Mama looked out the window at the snow coming down, deep in thought. “While examining one marked tree, I happened to look beyond the tree and saw the mountain. Now mind you, I had seen that mountain countless times, but that day, it was like seeing it for the first time. It felt like I was dreaming. Then something cold hit my face; to my surprise, it was snowing.”

“Like it is today, Mama?”

“Yes, Diane, just like today.”

Mama reached for my hand and held it, then turned her attention back to the window.

“Aunt Mae held my hand as we watched the snowflakes fall from the sky, without a word, I gave her the nod of approval. Neither of us spoke as we stood there admiring my tree; neither caring about the cold. I knew then that I would always remember that moment. After a while, Aunt Mae let go of my hand and stepped forward.
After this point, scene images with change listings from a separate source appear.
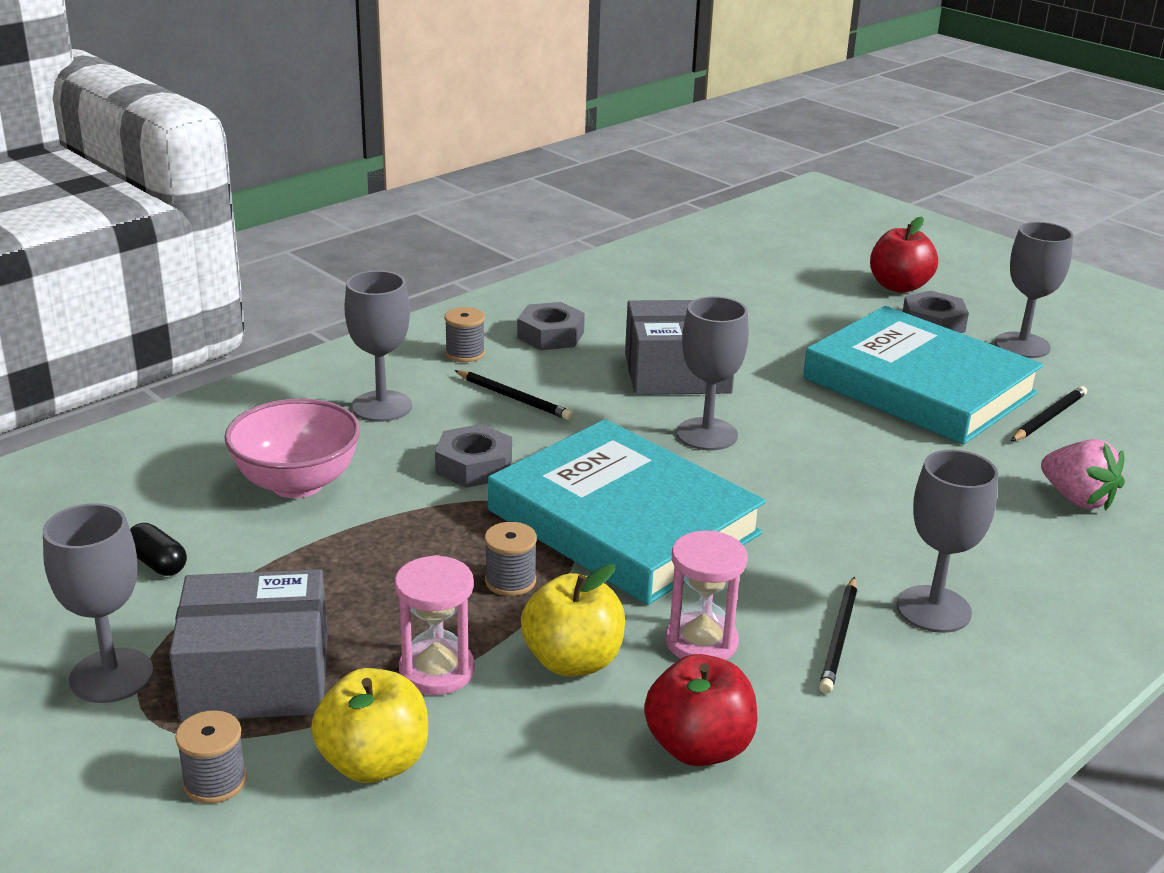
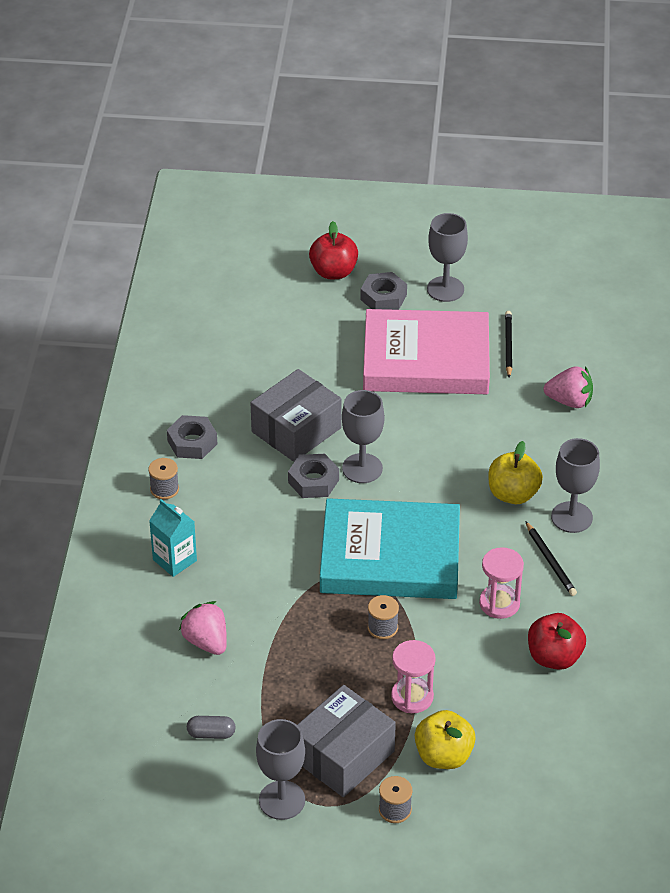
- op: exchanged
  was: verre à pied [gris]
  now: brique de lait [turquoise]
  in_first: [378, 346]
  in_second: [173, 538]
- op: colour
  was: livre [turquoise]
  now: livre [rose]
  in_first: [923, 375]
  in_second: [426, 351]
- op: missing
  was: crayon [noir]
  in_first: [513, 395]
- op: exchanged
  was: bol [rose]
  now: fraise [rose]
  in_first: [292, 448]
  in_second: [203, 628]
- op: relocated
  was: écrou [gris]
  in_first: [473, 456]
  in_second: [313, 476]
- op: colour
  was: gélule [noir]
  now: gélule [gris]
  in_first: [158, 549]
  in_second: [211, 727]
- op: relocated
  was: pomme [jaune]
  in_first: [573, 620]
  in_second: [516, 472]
She took a long white ribbon – a remnant of an old sheet – and tied it into a big bow – that way Uncle Tom Moon would know which tree to cut. Though Aunt Mae was standing near, she seemed far away when she spoke.

“Polly, would you look at that? An abandoned nest with a robin egg blue, no prettier color in the entire world.”

Mama wiped away a tear.

“Our eyes focused on the robin egg that would never hatch. A bit of sadness crept upon me, thinking of what would never be. And then strangely enough, I felt someone watching from afar. I gazed up at the mountain top, but saw no movement. The feeling did not leave and I hoped it was a Cherokee admiring my Christmas tree, my tree, finely decorated with a genuine bird’s nest, robin egg blue and a fancy white bow, all topped off with new fallen snow.”
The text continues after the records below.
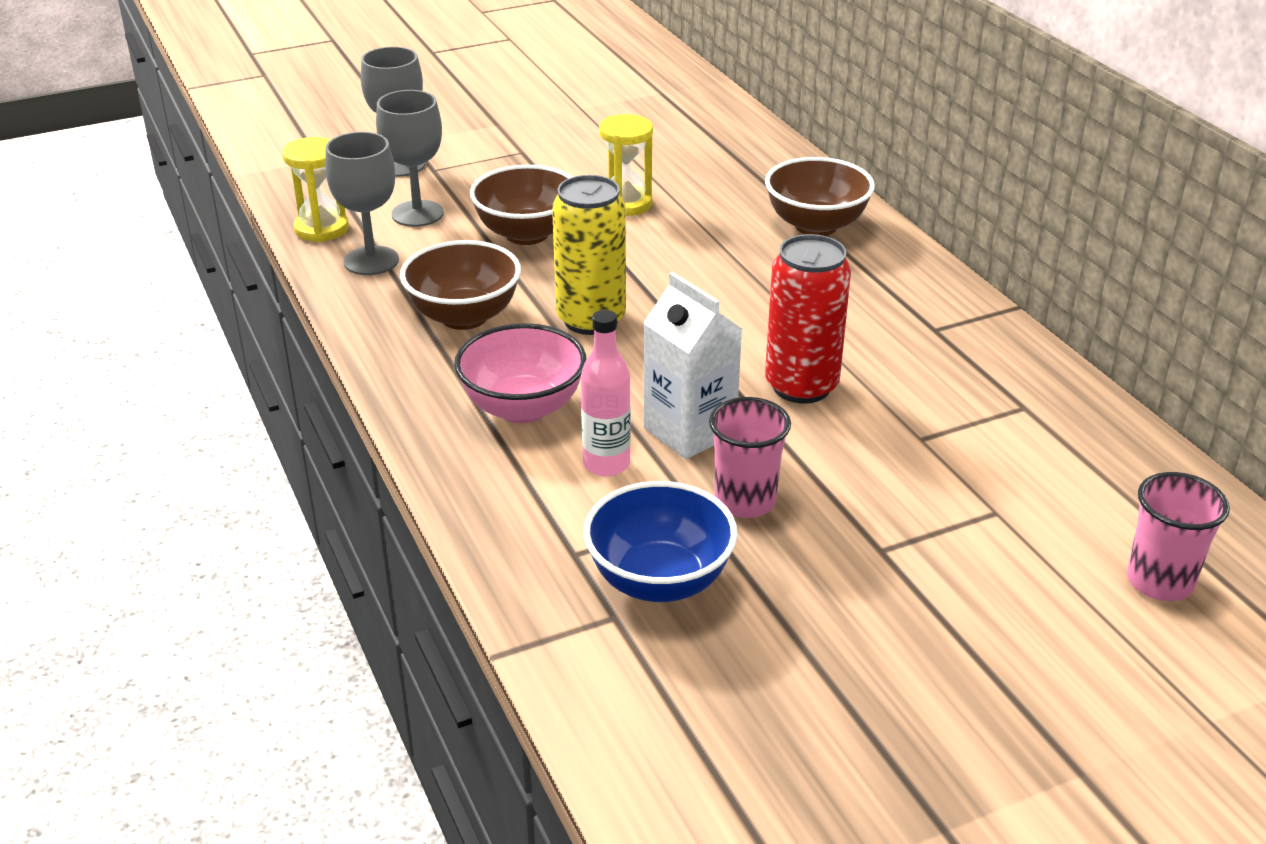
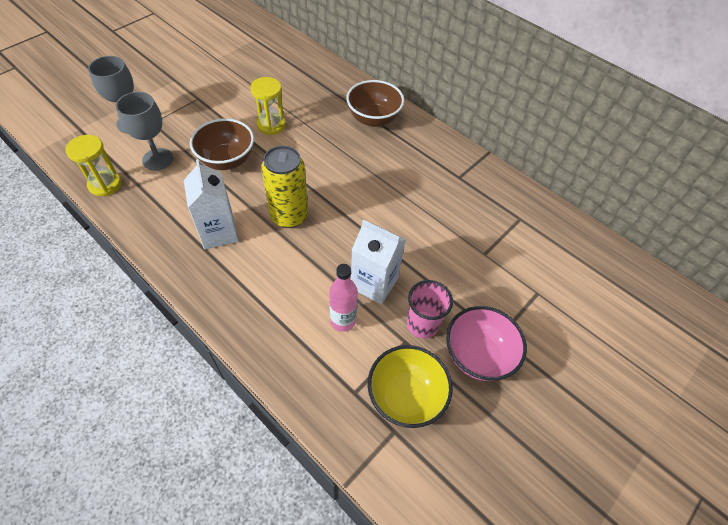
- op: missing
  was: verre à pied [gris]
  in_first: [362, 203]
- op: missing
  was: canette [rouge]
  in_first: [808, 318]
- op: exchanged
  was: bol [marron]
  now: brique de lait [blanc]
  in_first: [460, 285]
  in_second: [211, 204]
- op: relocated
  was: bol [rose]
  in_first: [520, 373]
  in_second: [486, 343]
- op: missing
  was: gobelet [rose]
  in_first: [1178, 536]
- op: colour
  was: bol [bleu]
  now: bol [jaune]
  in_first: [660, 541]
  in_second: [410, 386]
Mama paused for a moment. Her eyes were far from my sick bed, yes, she was a million miles away. A slow smile gave her heart and mind away as she spoke.

“Yes, that day I sensed the great spirit of the Cherokee. I wished the spirit of the Cherokee children could see me, me and my Aunt Mae.”

~On November 17, 1931, my mother was born in Nicholson, Georgia, but lived her whole life in Tucker, Georgia, in the shadow of Stone Mountain. Her name was Annie Helen Voyles-Story, but was “Polly” to near and dear ones who knew her as a cotton-topped child. Later she was affectionately called Nanny, by her grandchildren. She loved a good book and we all enjoyed story time with her. In time, I would learn that the dirt road from Tucker to Stone Mountain was named after an Atlanta attorney, Hugh Howell. The Christmas tree farm was located on Old Tucker Road. The Moon’s farm became a part of a development called Smoke Rise, and of course, the mountain is Stone Mountain.

Each and every time I drive down Hugh Howell Road or hike the Cherokee Trail or find myself atop the granite mountain, I too feel the presence of a great spirit: little Polly Voyles.